WHAT IS REQUIRED ▸
Can you reproduce, word for word, everything in the records below from the line containing "locality: Northwestern South" down to the line containing "genus: Clematis", including both of those lines?

## start

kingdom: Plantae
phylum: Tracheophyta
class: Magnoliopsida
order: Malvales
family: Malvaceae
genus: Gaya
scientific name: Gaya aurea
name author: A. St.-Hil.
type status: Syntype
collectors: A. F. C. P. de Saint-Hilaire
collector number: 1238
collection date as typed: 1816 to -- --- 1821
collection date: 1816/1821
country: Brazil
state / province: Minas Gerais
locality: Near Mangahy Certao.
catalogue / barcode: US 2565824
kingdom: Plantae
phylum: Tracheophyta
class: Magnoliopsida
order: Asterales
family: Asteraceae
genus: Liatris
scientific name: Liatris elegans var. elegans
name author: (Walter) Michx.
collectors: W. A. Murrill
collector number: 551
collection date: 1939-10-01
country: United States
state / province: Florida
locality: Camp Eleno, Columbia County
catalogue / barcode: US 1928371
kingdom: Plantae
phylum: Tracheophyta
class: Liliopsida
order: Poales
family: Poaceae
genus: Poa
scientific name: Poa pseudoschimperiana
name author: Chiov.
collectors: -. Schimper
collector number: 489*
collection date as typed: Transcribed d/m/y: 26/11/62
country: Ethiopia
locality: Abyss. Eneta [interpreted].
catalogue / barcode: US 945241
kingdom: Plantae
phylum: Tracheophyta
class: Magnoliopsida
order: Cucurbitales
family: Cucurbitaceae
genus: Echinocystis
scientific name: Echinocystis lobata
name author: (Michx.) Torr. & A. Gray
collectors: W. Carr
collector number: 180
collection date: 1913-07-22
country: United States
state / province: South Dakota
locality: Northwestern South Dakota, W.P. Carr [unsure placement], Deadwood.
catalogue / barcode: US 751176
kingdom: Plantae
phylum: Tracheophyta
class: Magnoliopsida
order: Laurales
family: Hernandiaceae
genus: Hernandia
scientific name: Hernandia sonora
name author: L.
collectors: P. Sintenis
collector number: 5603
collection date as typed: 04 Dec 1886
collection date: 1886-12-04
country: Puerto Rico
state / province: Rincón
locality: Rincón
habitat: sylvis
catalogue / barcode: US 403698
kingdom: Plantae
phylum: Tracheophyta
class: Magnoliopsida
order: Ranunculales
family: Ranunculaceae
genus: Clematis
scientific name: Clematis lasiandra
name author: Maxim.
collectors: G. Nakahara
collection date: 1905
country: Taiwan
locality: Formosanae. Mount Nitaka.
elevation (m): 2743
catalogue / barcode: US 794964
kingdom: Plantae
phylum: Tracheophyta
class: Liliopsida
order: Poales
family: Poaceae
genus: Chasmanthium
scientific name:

## end

THE COMPLETED TASK ▸
locality: Northwestern South Dakota, W.P. Carr [unsure placement], Deadwood.
catalogue / barcode: US 751176
kingdom: Plantae
phylum: Tracheophyta
class: Magnoliopsida
order: Laurales
family: Hernandiaceae
genus: Hernandia
scientific name: Hernandia sonora
name author: L.
collectors: P. Sintenis
collector number: 5603
collection date as typed: 04 Dec 1886
collection date: 1886-12-04
country: Puerto Rico
state / province: Rincón
locality: Rincón
habitat: sylvis
catalogue / barcode: US 403698
kingdom: Plantae
phylum: Tracheophyta
class: Magnoliopsida
order: Ranunculales
family: Ranunculaceae
genus: Clematis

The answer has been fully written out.